TK: Immer mehr junge Erwachsene bekommen ADHS-Medikamente
Hamburg (dpa) - Dass immer mehr Kinder ADHS-Medikamente bekommen, ist bekannt. Doch auch vielen jungen Erwachsenen werden Mittel wie Ritalin verschrieben. Fachärzte zeigen sich skeptisch.
Neben Kindern und Jugendlichen bekommen nach Zahlen der Techniker Krankenkasse (Tk) auch immer mehr junge Erwachsene Medikamente gegen die Aufmerksamkeits- und Hyperaktivitätsstörung ADHS. Die Zahl der 17 bis 20 Jahre alten Patienten, die ein Präparat zur Behandlung von ADHS verschrieben bekamen, sei von 2011 bis 2012 um zwölf Prozent gestiegen, teilte die Kasse in Hamburg mit.
Die Menge der verordneten Medikamenten-Packungen habe sich für diese Altersgruppe im selben Zeitraum um rund 20 Prozent erhöht.

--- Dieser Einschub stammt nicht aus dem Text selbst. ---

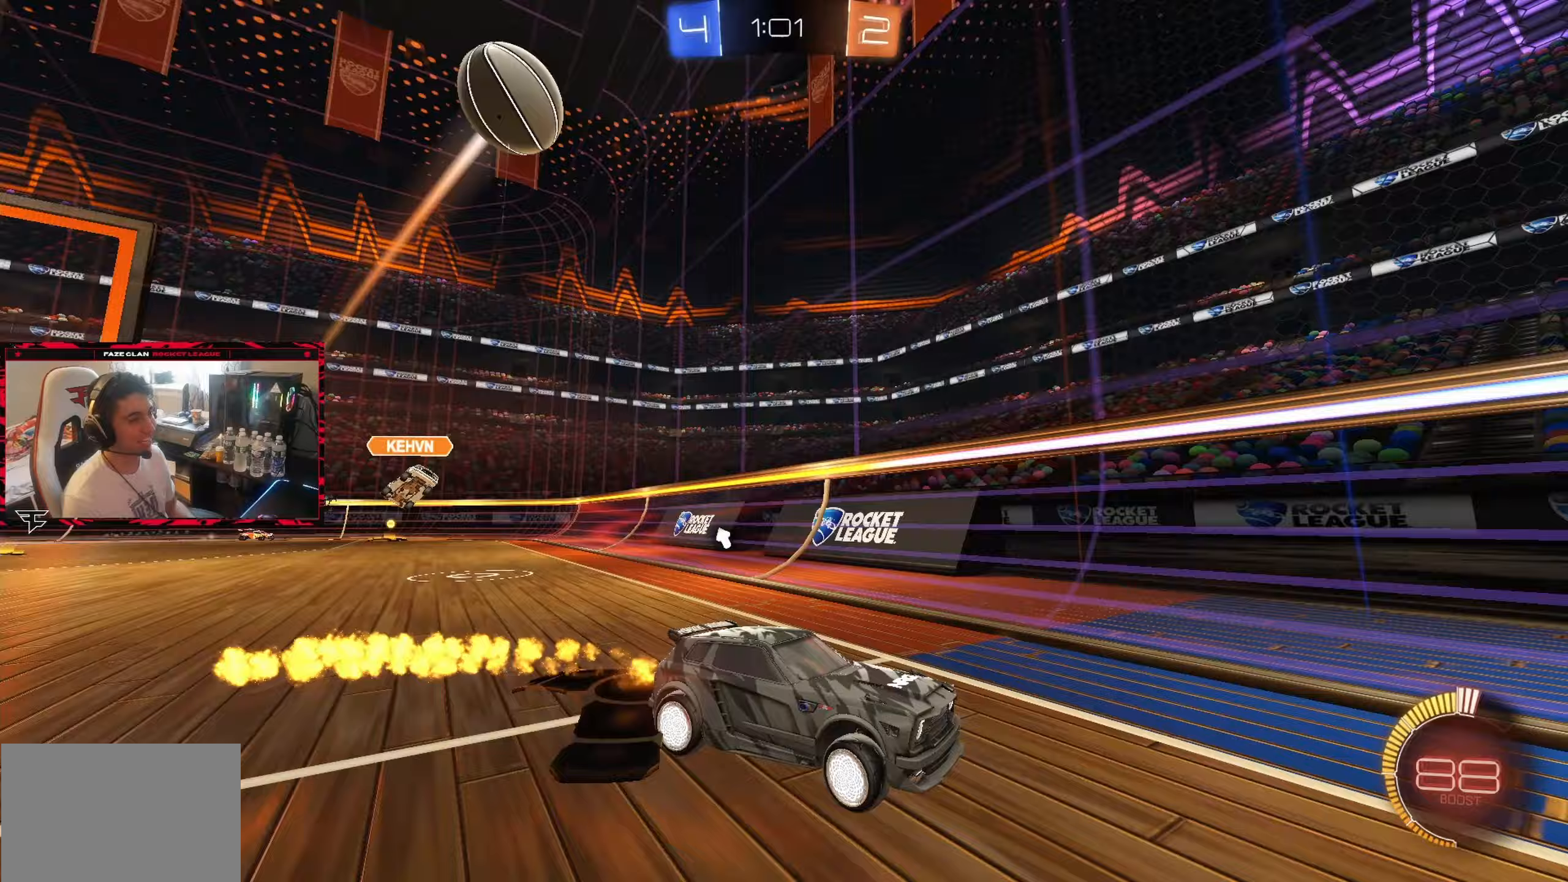
{"buttons": ["CIRCLE", "R2"], "left_stick": "center", "right_stick": "center", "events": [[67, "left_stick", "center"], [83, "TRIANGLE", "up"], [333, "left_stick", "right"], [467, "left_stick", "center"]]}
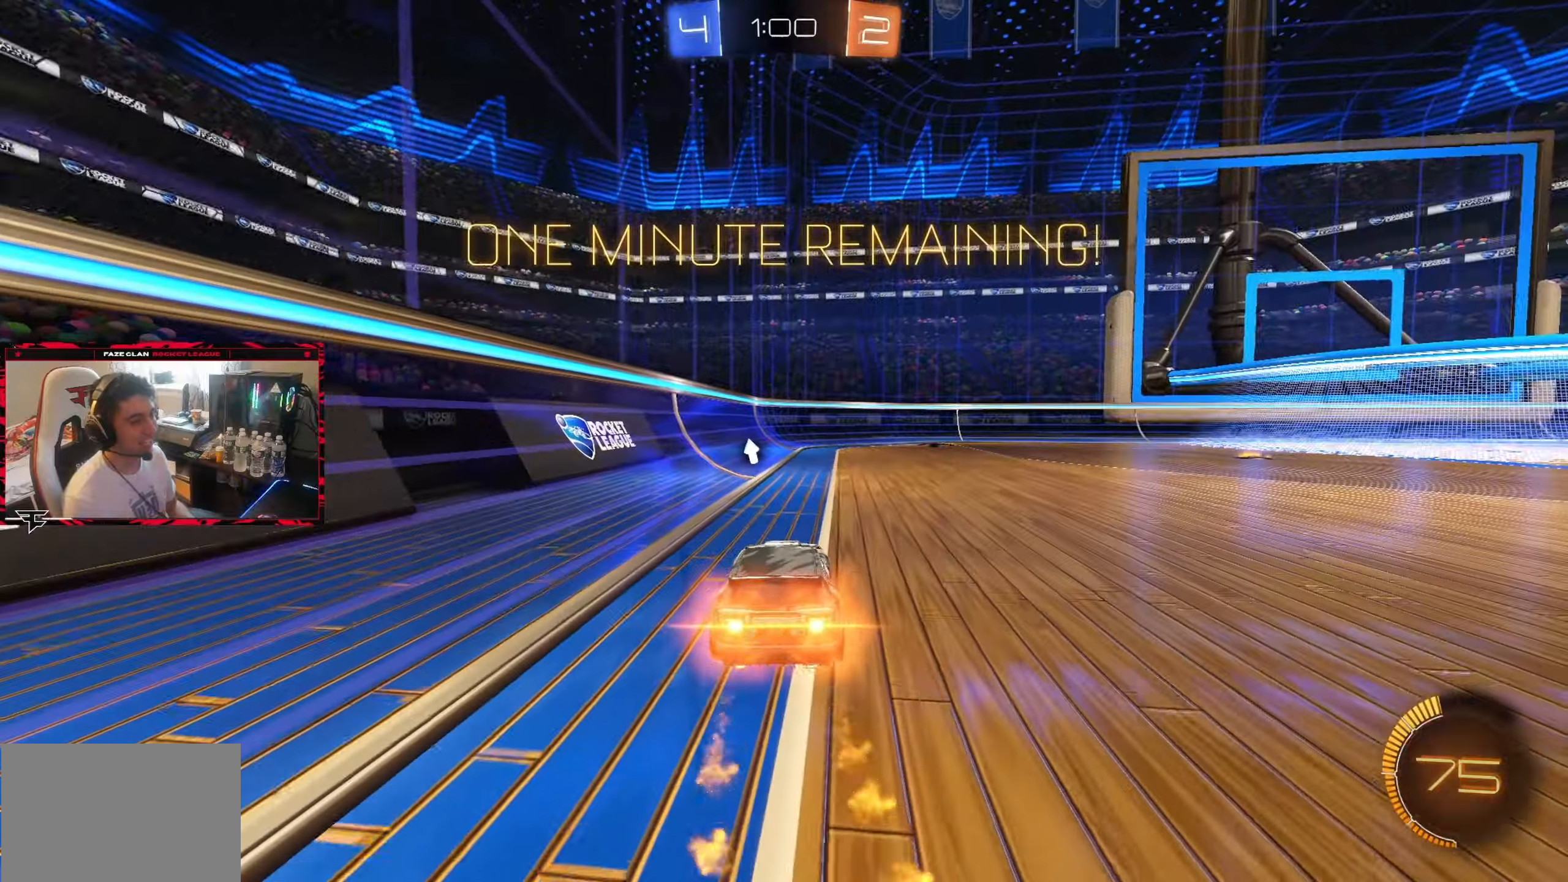
{"buttons": ["CIRCLE", "R2"], "left_stick": "center", "right_stick": "center", "events": [[100, "left_stick", "right"], [250, "left_stick", "center"], [300, "TRIANGLE", "down"], [450, "TRIANGLE", "up"]]}
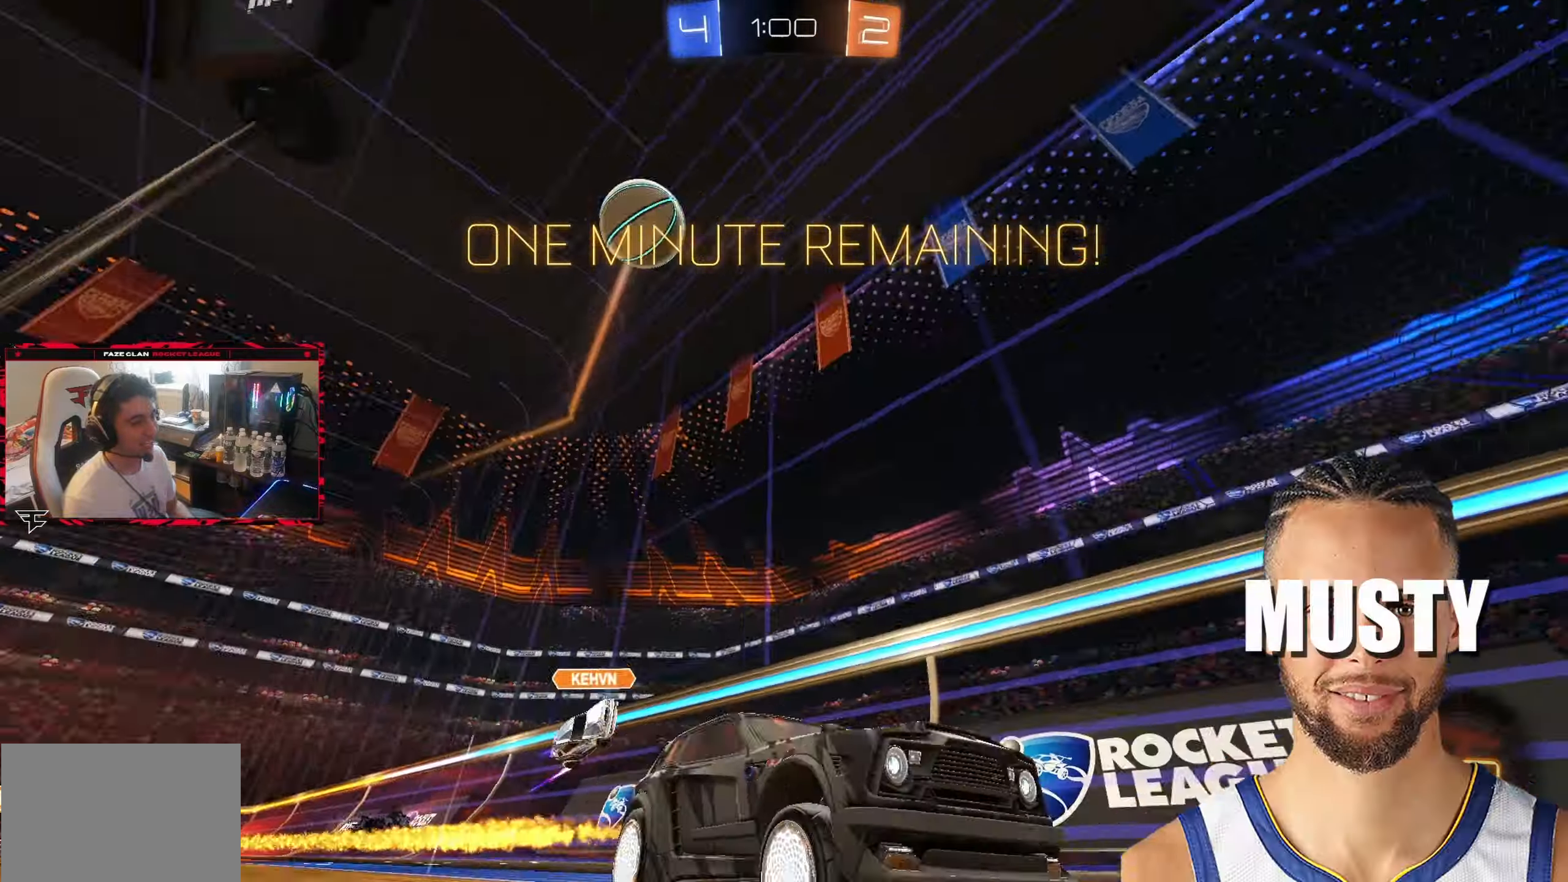
{"buttons": ["R2"], "left_stick": "right", "right_stick": "center", "events": [[117, "CIRCLE", "up"], [283, "left_stick", "right"], [400, "left_stick", "center"], [483, "left_stick", "right"]]}
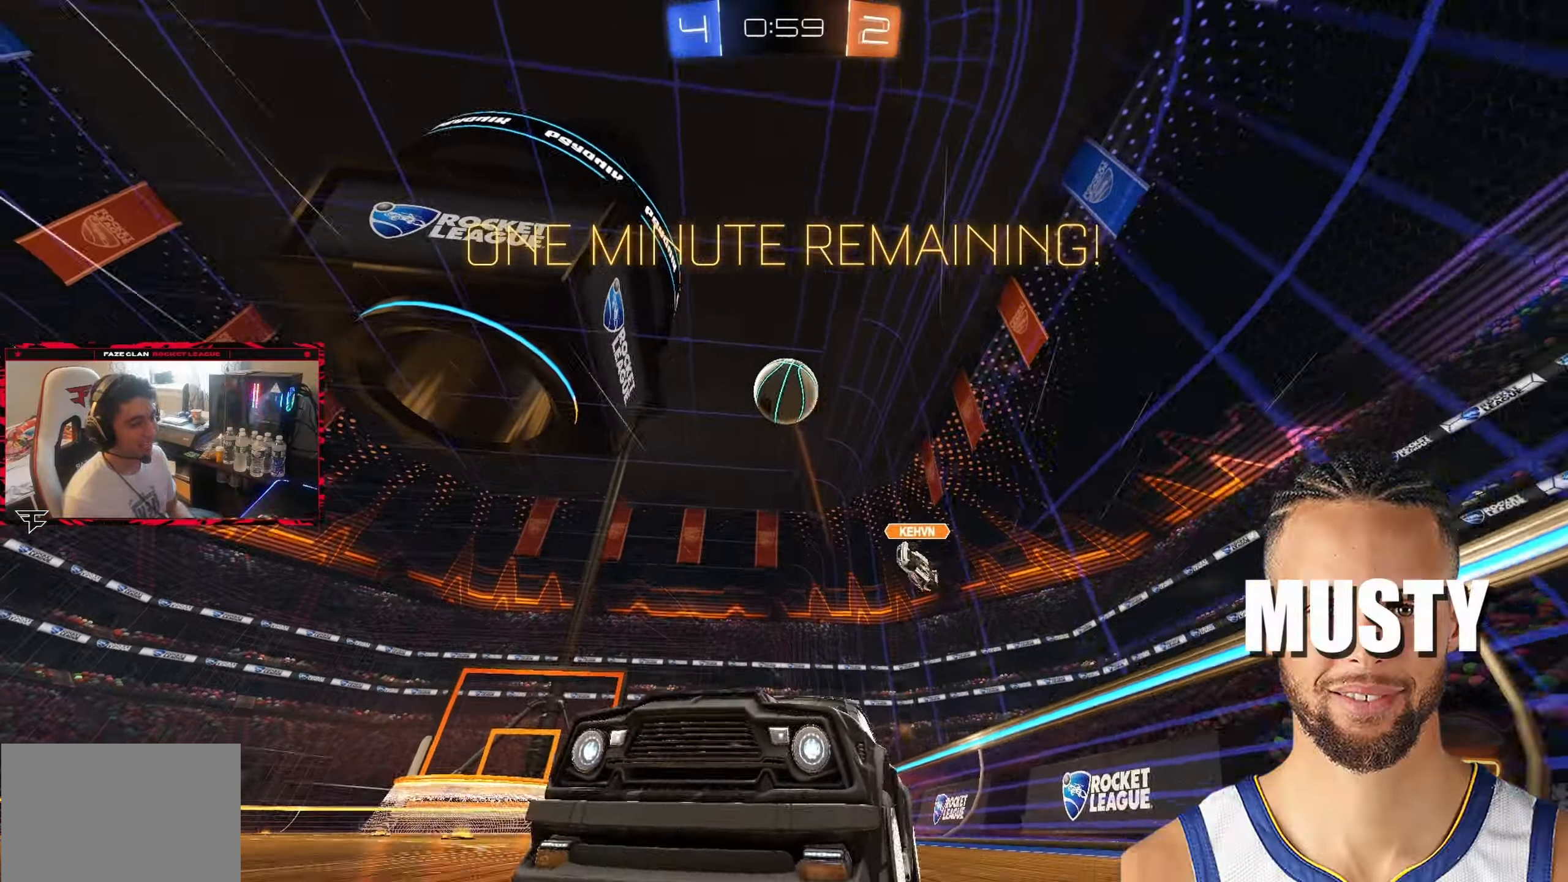
{"buttons": ["R2"], "left_stick": "right", "right_stick": "center", "events": [[83, "left_stick", "center"], [333, "left_stick", "right"]]}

Einen Grund für den Anstieg sieht die Tk darin, dass erst seit April 2011 ein Arzneimittel mit dem Wirkstoff Methylphenidat auch für Erwachsene zugelassen ist. Hier komme ein gewisser Nachholeffekt zum Tragen. Das Präparat kann über 18-Jährigen verordnet werden, wenn sie als Kinder bereits die Diagnose ADHS hatten und andere Behandlungen nicht ausreichen.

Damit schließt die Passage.